Los genoveses, como señalé antes, eran grandes comerciantes y muy buenos guerreros, sirviéndose de ellos muchos cruzados para ganar batallas durante las “santas guerras”. De esa estirpe salió Cristóbal Collón (1451-1506), quien, por desgracia, se topó con lo que ahora es América, y que eso daría lugar a la infame ocupación y genocidio extranjeros (españoles, ingleses, franceses, portugueses), a los que debemos la infame herencia colonial maldita, la que ha ocasionado buena parte de los problemas que padece actualmente Latinoamérica.
Es notoria la falta de mujeres en todo ese escenario, tanto de guerras, como del ejercicio del poder real, pues habla San Juan de muy pocas reinas y demasiados reyes.

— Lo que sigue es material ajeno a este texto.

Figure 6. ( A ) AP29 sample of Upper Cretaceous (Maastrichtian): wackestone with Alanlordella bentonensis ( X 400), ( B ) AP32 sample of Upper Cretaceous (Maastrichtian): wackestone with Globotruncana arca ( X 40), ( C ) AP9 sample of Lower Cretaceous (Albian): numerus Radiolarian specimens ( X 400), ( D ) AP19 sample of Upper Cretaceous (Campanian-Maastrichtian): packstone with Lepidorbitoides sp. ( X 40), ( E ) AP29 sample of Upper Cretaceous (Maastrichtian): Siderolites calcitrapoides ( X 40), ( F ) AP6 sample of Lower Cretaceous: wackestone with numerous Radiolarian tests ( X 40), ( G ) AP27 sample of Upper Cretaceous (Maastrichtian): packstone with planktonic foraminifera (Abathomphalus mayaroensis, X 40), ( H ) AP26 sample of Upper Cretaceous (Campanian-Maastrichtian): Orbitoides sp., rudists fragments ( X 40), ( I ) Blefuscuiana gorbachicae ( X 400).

Y no hay mención de mujeres generalas, por ejemplo, quizá porque era la guerra considerada como una vocación “más propia” de los hombres. Las feministas no habrían tenido lugar con sus protestas en ese machista, bélico pasado.
Al final, las cruzadas fueron inútiles, pues no se recuperaron muchas tierras, antes “santas” que estaban en poder de los musulmanes, quienes habrían de establecerse por siempre allí.
En fin, como demuestra San Juan, las batallas marinas contribuyeron bastante a la “evolución humana”. Permitieron grandes “adelantos” en el arte de la guerra, sobre todo.
Qué terrible que por la guerra, principalmente, se haya dado tanto la “evolución humana”.
Sí, una “evolución” muy errática y destructiva, gracias a la cual, medio planeta está totalmente depredado y la otra mitad, sigue el mismo destino.
Quizá, por eso, pandemias como la del Covid-19, serán cada vez más frecuentes, por la necesidad planetaria de deshacerse de un perjudicial virus: el humano.